_Selected extract_
== == ==

# Clad the chimney or leave natural?



## Jungle (May 27, 2014)

i'm thinking either
1) paint an off white color to match the ceiling

2) clad with subway tile





3) clad with other tile, like this





The old chimney, has steel liner for hot water exhaust inside. Started some primer already.


----------



## CallMeVilla (May 27, 2014)

The contemporary style is to clad it.  The #3 style is nice ... Paint sucks (in my humble opinion)


----------



## nealtw (May 27, 2014)

Gee; I wonder why you have an icedam problem.


----------



## Jungle (May 28, 2014)

Hi Neil, it's not possible to have the ice dam problem with a metal roof. That's why so many people have metal roofs them up here, it is simple solution. There is ridge cap vent on my roof too. So i am pretty sure there good air flow up there. Also i have moor vents on the side.
Ice dams are only a problem with shingles because the ice will force the shingles up and water gets under and into the roof that way.
I had a problem because old owner installed snow catchers that catch the ice. It created a hole in the roof. They are removed now so all ice and snow just slide off. The gutter need to be taken down every fall.



Anyways, i'm thinking matching to the wood color instead this $4 a sq foot about $200 is max i want to spend on this project.
	

	
	
		
		

		
		
	


	



Everything  they have on the web site is apparently $4 a sq ft, they don't a store but you meet them a storage place, lol.

www.naturalwallstone.ca


----------



## Chris (May 28, 2014)

I say clad it one way or another. I'm not a fan of painted brick myself.


----------



## Chris (May 28, 2014)

I did mine in a slate tile for less than 200 bucks.


----------



## nealtw (May 28, 2014)

Yes the metal roof will protect you from leaks, you still have ice which is the problem you talked about in your thread about eaves. Proper insulation and venting would solve that.
Is that plastic on the ceiling?


----------



## Jungle (May 28, 2014)

Indoor corrugated metal, cool huh? The top part above the trussed did not turn out well because it was left over pieces, too short. Is okay for now.  
I think it is a good insulator but i need to tighten up the edges, maybe tape or glue or more screws.
I am thinking to paint the trusses the same off white color to keep it simple. It's a good place for a desk up there, nice and warm in the winter.


----------



## nealtw (May 28, 2014)

What did you use to seal the joints and holes around the exposed wood.


----------



## Jungle (Jun 5, 2014)

Just the tuck tape.  The problem is the seams esthetically are not connected right with the each piece, you can see all the gaps...

Anyways i've come with a new plan for the chimney, LED pillars





need something like this:
	

	
	
		
		

		
		
	


	









255 colors would be awesome or what?


----------

== == ==

_Requirements_
(a) Copy word for word the part of the chimney thread starting with "I had a problem" and going on through "on this project.".
(b) Answer these questions from the chimney thread:
(i) What is inside the old chimney?
(ii) What material did Chris use for his own chimney?
(iii) What did Jungle use to seal the joints and holes around the exposed wood?
(c) List every username that posts in the chimney thread.

Extracted data entries

== == ==

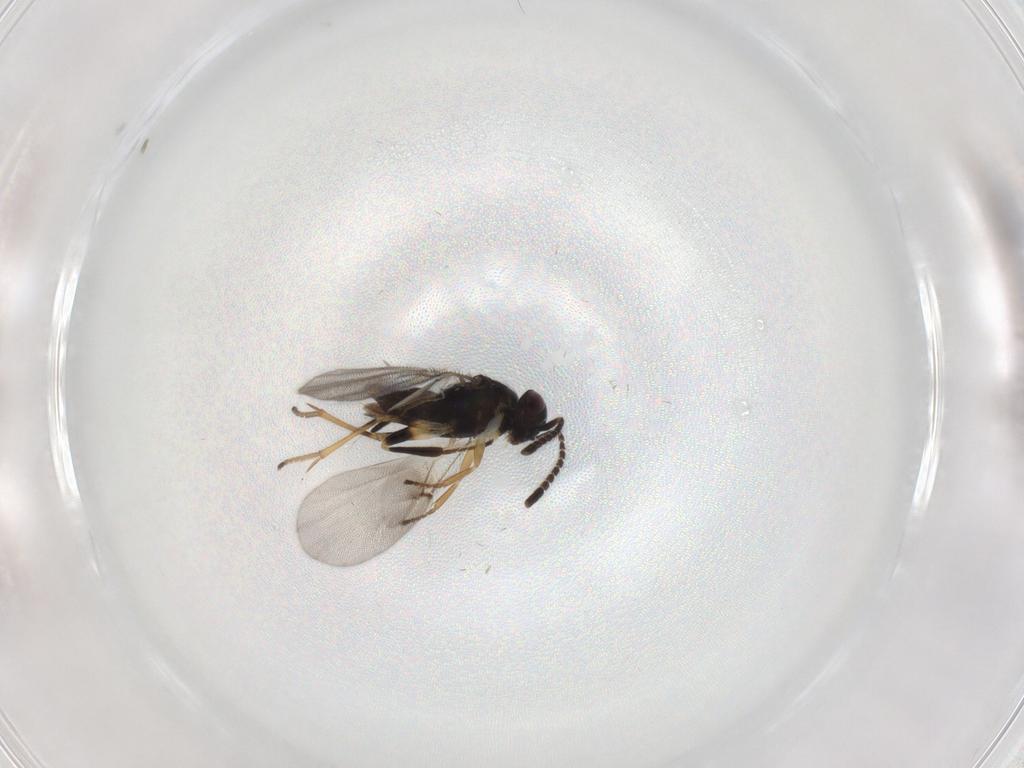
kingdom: Animalia
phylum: Arthropoda
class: Insecta
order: Hymenoptera
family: Encyrtidae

== == ==

_In response_
(a)
I had a problem because old owner installed snow catchers that catch the ice. It created a hole in the roof. They are removed now so all ice and snow just slide off. The gutter need to be taken down every fall.



Anyways, i'm thinking matching to the wood color instead this $4 a sq foot about $200 is max i want to spend on this project.

(b)
(i) A steel liner for hot water exhaust.
(ii) Slate tile.
(iii) Tuck tape.

(c) Jungle, CallMeVilla, nealtw, Chris